The hub filled its last orders for the year on Friday, Dec. 17. It will resume operations on Jan. 1.
The producers go online each week to list and price their items. “If somebody has 100 salad mixes to sell, for example, they will list each one for $5. Then the food hub adds a markup to cover packing and distribution costs,” she said.
The result was gross revenue of $230,000 this year, and producers received payments of $195,000.
To be sure, there is a lull in the first few months of the year, as stored crops run out and new crops aren’t yet ready for harvest. Last April, for instance, the food hub ran out of potatoes, causing undoubted anguish for some faithful buyers.
“A really cool thing about the food hub is that it’s a virtual learning tool for customers,” Bly said. “You learn what is seasonally available on Whidbey Island simply by scrolling through the web site. You learn how to cook and eat with the seasons.”
Because of the remarkable success the organization has built in such a short period of time, Bly is looking ahead. “I really think the growth is going to continue based on how enthusiastic our customers have been. We have been able to staff up and fill our freezers and coolers to meet the demand, and more producers are joining us.”

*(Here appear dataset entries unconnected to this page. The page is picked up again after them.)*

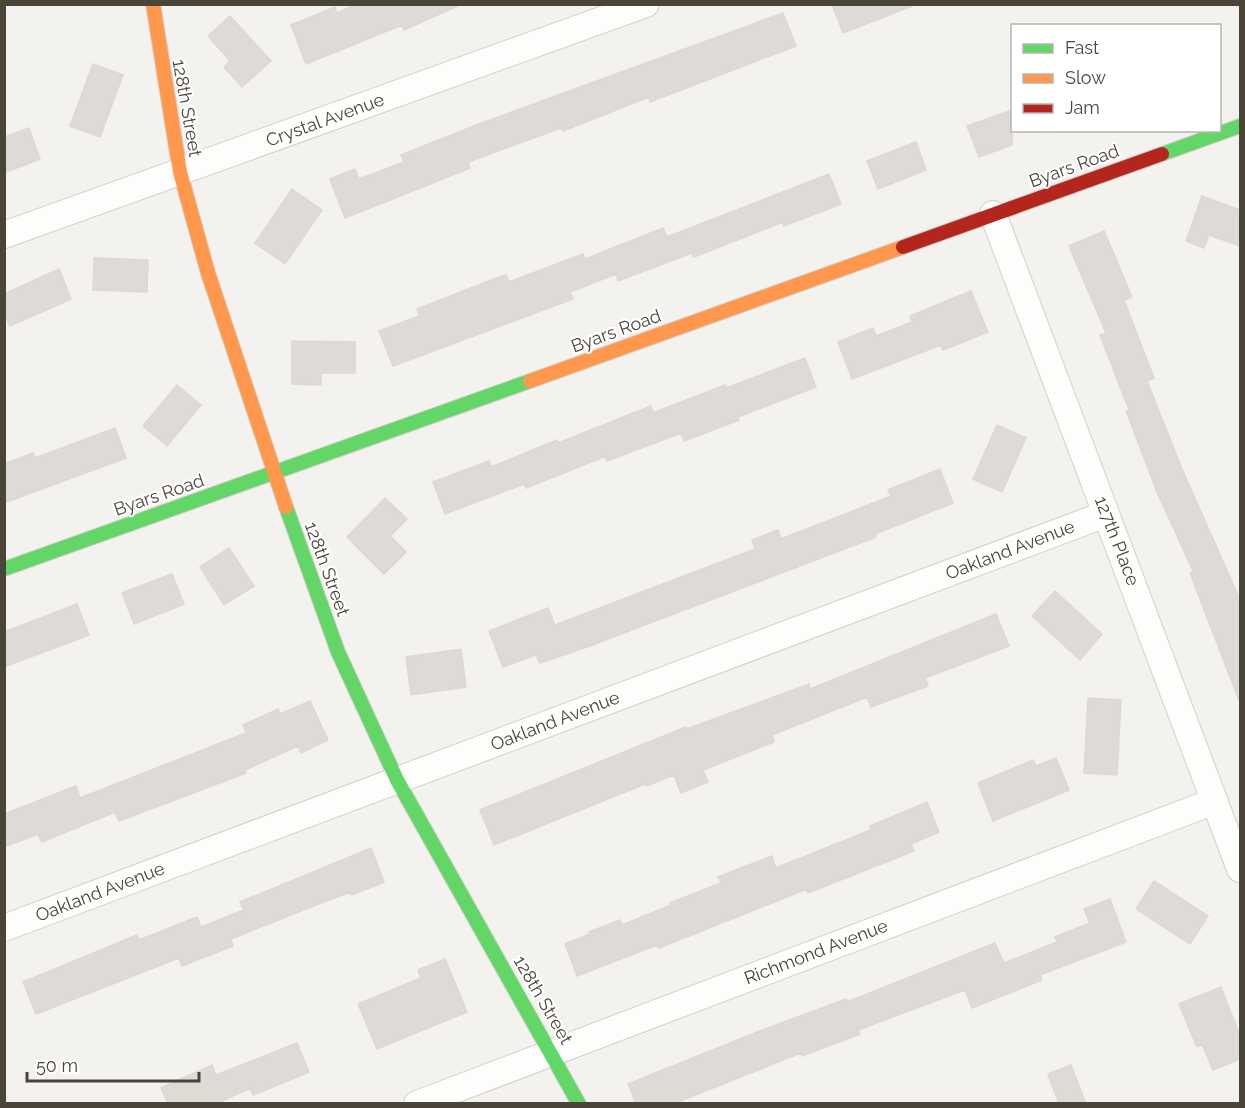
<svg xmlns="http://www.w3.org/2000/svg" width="1245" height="1108" viewBox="0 0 1245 1108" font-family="Raleway,sans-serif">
	<rect width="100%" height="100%" fill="#f4f2ee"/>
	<path fill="#dedbd6" stroke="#dcd9d4" stroke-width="1.5" d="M 357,4 L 462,4 L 404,30 L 402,25 L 306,64 L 291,25 L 335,7 L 337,13 Z
		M 832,4 L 911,4 L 912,6 L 843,33 Z
		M 783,13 L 796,46 L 650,102 L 649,97 L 563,131 L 561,128 L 468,162 L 470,168 L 345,218 L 330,179 L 355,169 L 359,179 L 404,162 L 401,155 L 479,124 Z
		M 230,16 L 271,61 L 242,87 L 224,67 L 230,61 L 208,36 Z
		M 93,64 L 123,75 L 100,137 L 70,126 Z
		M 1012,110 L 1012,145 L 979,157 L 967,126 Z
		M 29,128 L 40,159 L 4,173 L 4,137 Z
		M 916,142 L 926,170 L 878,189 L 867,161 Z
		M 829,174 L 841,204 L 784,226 L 783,222 L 694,257 L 692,253 L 618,281 L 616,274 L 570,292 L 573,299 L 393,366 L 379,331 L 419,316 L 417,309 L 499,277 L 506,275 L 509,282 L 583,254 L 585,259 L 663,228 L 667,237 Z
		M 292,189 L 322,210 L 285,264 L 255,243 Z
		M 1202,196 L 1240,210 L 1240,246 L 1209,235 L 1204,248 L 1186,241 Z
		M 1104,231 L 1132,297 L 1124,300 L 1154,378 L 1147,381 L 1182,469 L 1240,600 L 1240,703 L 1190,573 L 1193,571 L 1157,492 L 1126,411 L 1129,410 L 1100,335 L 1106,333 L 1069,246 Z
		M 94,258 L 148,260 L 147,292 L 93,290 Z
		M 59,269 L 71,299 L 10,326 L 4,313 L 4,294 Z
		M 971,291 L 988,332 L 943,350 L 941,345 L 852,379 L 838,342 L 873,328 L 876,336 L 912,322 L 910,316 Z
		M 292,341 L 355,342 L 355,373 L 321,373 L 321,385 L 292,384 Z
		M 805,358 L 816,387 L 738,417 L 739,420 L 684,441 L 681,433 L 607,461 L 606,456 L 526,488 L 524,484 L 445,514 L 433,482 L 489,461 L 491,467 L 557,440 L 558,443 L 651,406 L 653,413 L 725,385 L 726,388 Z
		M 177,385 L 201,405 L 167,446 L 143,426 Z
		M 997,425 L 1026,438 L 1002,492 L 973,479 Z
		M 115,428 L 126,458 L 4,503 L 4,464 L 33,453 L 35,458 Z
		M 940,469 L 953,503 L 875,534 L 876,537 L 587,647 L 540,663 L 536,655 L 503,667 L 489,631 L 548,608 L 555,625 L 755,549 L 752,540 L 778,530 L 781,539 L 891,496 L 888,490 Z
		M 385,498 L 407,519 L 390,536 L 406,552 L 384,574 L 347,537 Z
		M 229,548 L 254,586 L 224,605 L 200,567 Z
		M 172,574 L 184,604 L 134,624 L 122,593 Z
		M 1055,591 L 1102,634 L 1080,660 L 1032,616 Z
		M 77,604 L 89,635 L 4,667 L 4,632 Z
		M 996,614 L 1009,646 L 925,678 L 928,686 L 871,707 L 867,697 L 772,735 L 774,742 L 703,770 L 708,782 L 681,793 L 674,775 L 646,786 L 645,784 L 494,845 L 480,810 L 686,727 L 687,729 L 809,684 L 810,689 Z
		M 461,649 L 466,687 L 411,695 L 406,657 Z
		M 1088,698 L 1121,700 L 1117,775 L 1084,773 Z
		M 310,701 L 328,740 L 301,753 L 298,746 L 245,770 L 246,773 L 119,821 L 115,812 L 42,842 L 38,834 L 4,847 L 4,814 L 76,786 L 80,798 L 246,733 L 243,725 L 278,709 L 280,714 Z
		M 1056,758 L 1069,790 L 993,821 L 978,783 L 1033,760 L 1036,766 Z
		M 927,802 L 939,832 L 911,844 L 914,851 L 808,893 L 807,889 L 659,948 L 657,945 L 577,976 L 565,944 L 590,934 L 589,932 L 620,920 L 622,925 L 671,905 L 670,903 L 721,883 L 718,877 L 772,856 L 776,868 L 871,830 L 870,826 Z
		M 371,848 L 384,882 L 352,895 L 351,892 L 326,901 L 231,939 L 233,946 L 182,966 L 179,958 L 36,1014 L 23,982 L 137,935 L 139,940 L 197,917 L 201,927 L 244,910 L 240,902 Z
		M 1154,881 L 1208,916 L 1190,944 L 1136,909 Z
		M 1110,899 L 1126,942 L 1040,975 L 1042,980 L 972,1008 L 965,990 L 858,1030 L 860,1034 L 802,1056 L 801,1053 L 673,1104 L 636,1104 L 628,1084 L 765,1029 L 846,999 L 847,1002 L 995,943 L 1004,963 L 1057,942 L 1055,937 L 1090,923 L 1084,909 Z
		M 445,959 L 467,1012 L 377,1049 L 358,1004 L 421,978 L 418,970 Z
		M 1221,987 L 1240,1036 L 1240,1059 L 1213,1070 L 1202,1044 L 1197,1047 L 1179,1004 Z
		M 297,1043 L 309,1072 L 253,1095 L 250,1088 L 216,1104 L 168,1104 L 161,1088 L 212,1065 L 216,1075 Z
		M 1071,1065 L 1086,1104 L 1059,1104 L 1048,1074 Z"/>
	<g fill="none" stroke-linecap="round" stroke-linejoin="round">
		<g stroke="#d2d0cb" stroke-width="28">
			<path id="street" d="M 993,214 L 1240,869
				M 4,235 L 646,4
				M 4,928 L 1106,514
				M 417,1104 L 1215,801"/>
		</g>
		<g stroke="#d3cfc5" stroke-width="16">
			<path id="fast" d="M 1162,154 L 1240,126
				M 286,507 L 338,652 L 397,780 L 579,1104
				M 4,569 L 530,381"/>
		</g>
		<g stroke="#d3cfc5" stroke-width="16">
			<path id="slow" d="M 153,4 L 180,172 L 208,273 L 286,507
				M 530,381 L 903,247"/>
		</g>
		<g stroke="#d3cfc5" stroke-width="16">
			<path id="jam" d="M 903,247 L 1162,154"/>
		</g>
		<use href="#street" stroke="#fdfdfc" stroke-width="26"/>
		<use href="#fast" stroke="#63d668" stroke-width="14"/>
		<use href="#slow" stroke="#ff974d" stroke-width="14"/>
		<use href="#jam" stroke="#b3261e" stroke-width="14"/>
	</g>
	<g text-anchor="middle" stroke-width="4.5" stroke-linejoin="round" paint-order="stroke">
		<g font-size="18" fill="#4b4439" stroke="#fff">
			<text transform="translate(187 108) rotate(80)" y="6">128th Street</text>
			<text transform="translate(325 120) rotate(-20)" y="6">Crystal Avenue</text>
			<text transform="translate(1074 166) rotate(-20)" y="6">Byars Road</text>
			<text transform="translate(616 331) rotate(-20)" y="6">Byars Road</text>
			<text transform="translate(159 495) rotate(-19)" y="6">Byars Road</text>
			<text transform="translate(1117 541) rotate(69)" y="6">127th Place</text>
			<text transform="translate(1010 550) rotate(-21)" y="6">Oakland Avenue</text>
			<text transform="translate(327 569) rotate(70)" y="6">128th Street</text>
			<text transform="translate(555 721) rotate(-21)" y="6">Oakland Avenue</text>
			<text transform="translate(100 892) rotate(-21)" y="6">Oakland Avenue</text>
			<text transform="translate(816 952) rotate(-21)" y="6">Richmond Avenue</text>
			<text transform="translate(543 1000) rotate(60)" y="6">128th Street</text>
		</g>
	</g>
	<rect width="1245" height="1108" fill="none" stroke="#4b4439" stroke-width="12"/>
	<rect x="1011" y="24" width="210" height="108" fill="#ffffff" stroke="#b7b4b0" stroke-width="1.5"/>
	<rect x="1023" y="44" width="30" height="9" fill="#63d668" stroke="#b7b4b0" stroke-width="1.5"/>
	<text x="1065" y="54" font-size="18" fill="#4b4439">Fast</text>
	<rect x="1023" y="74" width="30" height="9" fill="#ff974d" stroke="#b7b4b0" stroke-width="1.5"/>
	<text x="1065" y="84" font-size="18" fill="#4b4439">Slow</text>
	<rect x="1023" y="104" width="30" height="9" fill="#b3261e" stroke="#b7b4b0" stroke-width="1.5"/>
	<text x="1065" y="114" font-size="18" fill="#4b4439">Jam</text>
	<path d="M27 1072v9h172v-9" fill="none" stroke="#4b4439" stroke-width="3"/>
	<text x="36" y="1072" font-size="18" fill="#4b4439" stroke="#ffffff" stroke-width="4.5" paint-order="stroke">50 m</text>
</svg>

Eventually, they hope to expand into the wholesale business they originally intended to launch before the pandemic. They do have a few wholesale customers now; among them are the Captain Whidbey Inn, the Oystercatcher restaurant and the Coupeville School District.

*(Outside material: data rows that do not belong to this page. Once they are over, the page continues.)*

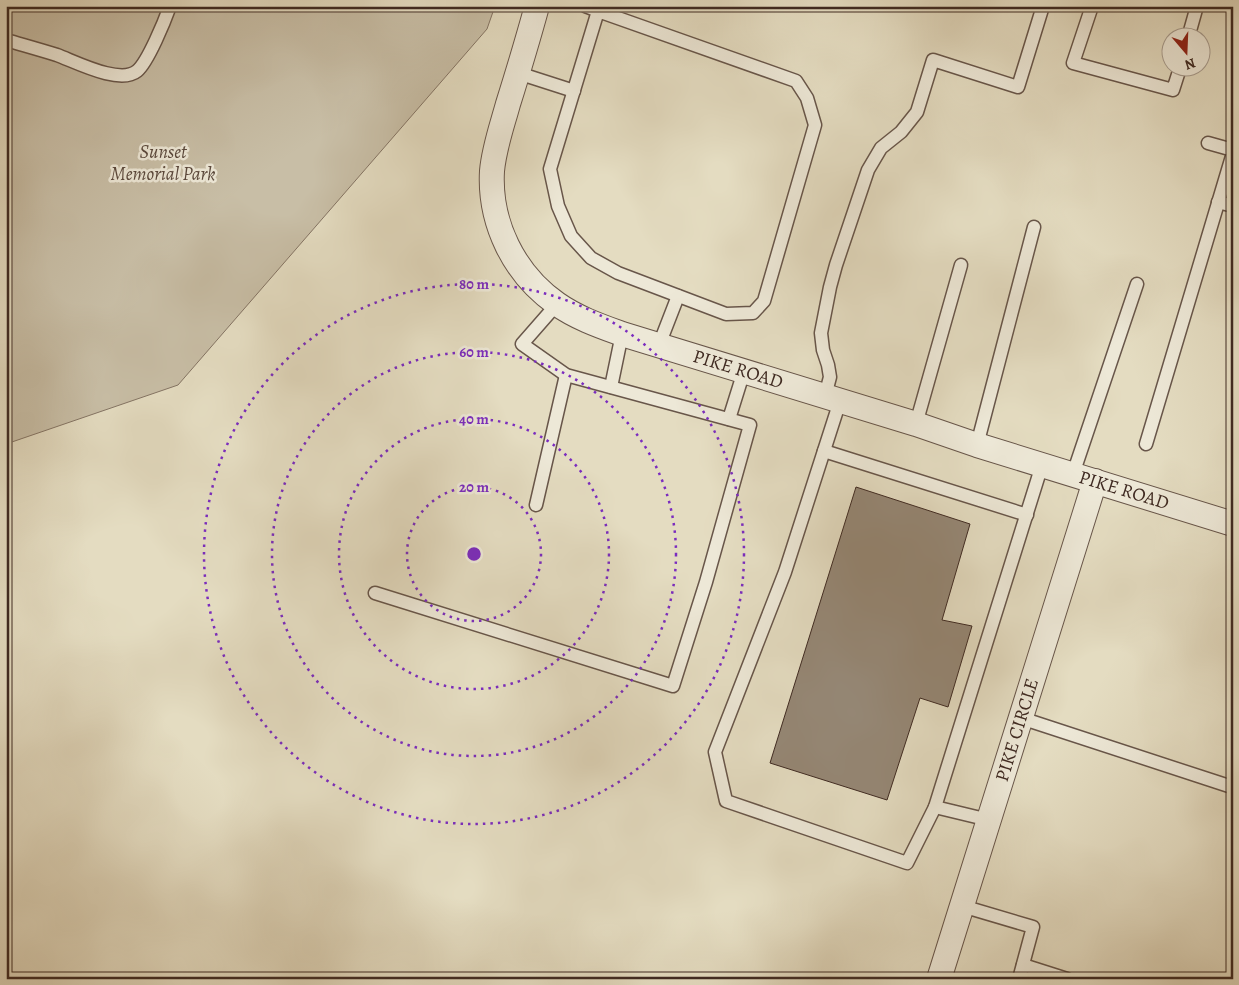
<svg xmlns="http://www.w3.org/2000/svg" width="1239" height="985" viewBox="0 0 1239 985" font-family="Alegreya,serif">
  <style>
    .green { fill: #c8bea6; stroke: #847464 }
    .building { fill: #958775; stroke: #3f2a22 }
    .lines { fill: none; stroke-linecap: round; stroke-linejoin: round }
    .lane-casing { stroke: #68564a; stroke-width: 15 }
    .street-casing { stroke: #68564a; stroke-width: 26 }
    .lane { stroke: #ede8d7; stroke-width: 12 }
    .street { stroke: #ede8d7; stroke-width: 24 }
    .ring { fill: none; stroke: #7b2cbf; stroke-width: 2.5; stroke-dasharray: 2.5 5 }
    .labels { text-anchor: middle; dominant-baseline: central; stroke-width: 5; stroke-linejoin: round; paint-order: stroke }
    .park-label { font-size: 19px; font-style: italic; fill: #5a483c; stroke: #ede8d7 }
    .street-label { font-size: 19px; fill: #3f2a22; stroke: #ede8d7 }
    .centre { fill: #7b2cbf; stroke: #ede8d7; stroke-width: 2.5 }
    .ring-label { font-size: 15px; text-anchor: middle; font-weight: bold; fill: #7b2cbf; stroke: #ede8d7; stroke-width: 5; stroke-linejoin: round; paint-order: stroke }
  </style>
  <rect width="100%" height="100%" fill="#e4dcc1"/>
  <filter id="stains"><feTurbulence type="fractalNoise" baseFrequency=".004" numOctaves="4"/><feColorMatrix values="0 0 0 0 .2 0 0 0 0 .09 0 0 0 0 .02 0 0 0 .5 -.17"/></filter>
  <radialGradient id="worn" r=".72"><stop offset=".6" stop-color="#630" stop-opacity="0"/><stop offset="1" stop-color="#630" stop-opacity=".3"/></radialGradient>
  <!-- green -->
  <path class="green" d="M6 6H495L487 29 178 385 6 444Z"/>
  <!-- building -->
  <path class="building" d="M856 487 970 524 942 620 972 626 948 707 920 698 887 800 770 763Z"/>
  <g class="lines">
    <defs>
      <g id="lane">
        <path d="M585 6 598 11 796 81 807 98 815 125 764 301 753 313 726 314 618 273 591 258 571 236 558 206 550 169 598 11"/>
        <path d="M1092 6 1073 63 1173 90 1180 68"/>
        <path d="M1188 38 1197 6"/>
        <path d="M6 40C23 45 41 50 57 55 76 62 120 85 137 71 148 62 165 20 170 6"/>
        <path d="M518 73 574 91"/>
        <path d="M1208 143 1233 150"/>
        <path d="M1218 202 1233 206"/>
        <path d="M659 345 678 296"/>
        <path d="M611 387 622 334"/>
        <path d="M825 396 830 377 828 365 823 350 821 333 830 287 836 265 868 170 881 148 901 132 917 112 933 60 1018 87 1043 6"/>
        <path d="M840 401 785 572 715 752 726 801 907 863 935 807"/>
        <path d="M729 419 744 371"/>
        <path d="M916 424 961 265"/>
        <path d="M1146 444 1233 153"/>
        <path d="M977 445 1034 227"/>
        <path d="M824 451 1027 515"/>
        <path d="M1073 474 1137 284"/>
        <path d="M536 505 566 375"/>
        <path d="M375 593 673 686 706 582 750 425 566 375 522 344 557 304"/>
        <path d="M1021 718 1229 786"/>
        <path d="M989 820 935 807 1042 465"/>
        <path d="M962 906 1033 927 1019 979"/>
        <path d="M1023 965 1067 979"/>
      </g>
      <g id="street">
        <path d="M537 6C528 39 518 72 508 104 502 126 494 148 492 171 489 223 514 274 557 304 577 318 600 326 622 334L916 424 977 445 1233 524"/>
        <path d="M939 979 1095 481"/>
      </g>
    </defs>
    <!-- lane casing -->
    <use href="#lane" class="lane-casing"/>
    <!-- street casing -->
    <use href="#street" class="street-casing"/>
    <!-- lane -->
    <use href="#lane" class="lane"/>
    <!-- street -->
    <use href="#street" class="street"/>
  </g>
  <!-- distance rings -->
  <g class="ring">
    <circle cx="474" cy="554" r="67"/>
    <circle cx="474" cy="554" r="135"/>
    <circle cx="474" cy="554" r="202"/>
    <circle cx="474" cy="554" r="270"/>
  </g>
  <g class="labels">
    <!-- park labels -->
    <g class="park-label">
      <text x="163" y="152">Sunset<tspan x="163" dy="22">Memorial Park</tspan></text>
    </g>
    <!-- street labels -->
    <g class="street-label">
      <text transform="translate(738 369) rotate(17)">PIKE ROAD</text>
      <text transform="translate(1124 490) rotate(17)">PIKE ROAD</text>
      <text transform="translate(1017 730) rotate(-73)">PIKE CIRCLE</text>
    </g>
  </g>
  <circle cx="474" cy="554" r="8" class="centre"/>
  <g class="ring-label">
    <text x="474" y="289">80 m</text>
    <text x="474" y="357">60 m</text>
    <text x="474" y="424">40 m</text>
    <text x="474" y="492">20 m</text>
  </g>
  <!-- margin -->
  <rect width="1239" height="985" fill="none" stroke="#e4dcc1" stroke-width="25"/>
  <rect x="8" y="8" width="1224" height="970" fill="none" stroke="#3f2a22" stroke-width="2.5"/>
  <rect x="12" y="12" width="1214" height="960" fill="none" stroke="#3f2a22"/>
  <!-- north arrow -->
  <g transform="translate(1186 52) rotate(161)"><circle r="24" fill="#ede8d7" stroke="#a79c8f"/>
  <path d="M0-4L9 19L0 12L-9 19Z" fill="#8f2418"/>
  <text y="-8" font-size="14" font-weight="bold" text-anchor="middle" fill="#3f2a22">N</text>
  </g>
  <rect width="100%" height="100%" filter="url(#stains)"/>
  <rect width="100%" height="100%" fill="url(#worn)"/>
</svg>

But it will take more staff and more infrastructure to permit that kind of additional growth. “We barely kept up with individual demand this year,” Bly said. “The farmers would have to grow a lot more crops, we’d need our own packing space and we’d need a bigger truck to deliver stuff.”
The organization, which has a board consisting of four farmers, three institutions and one community representative, is already raising funds to buy that bigger truck and its own freezer and cooler, and hopes eventually to have its own packing space.
“Right now we’re lucky to be able to borrow space from the people who grow what the food hub sells.”
The organization’s web site and food hub can be found at www.whidbeyislandgrown.com.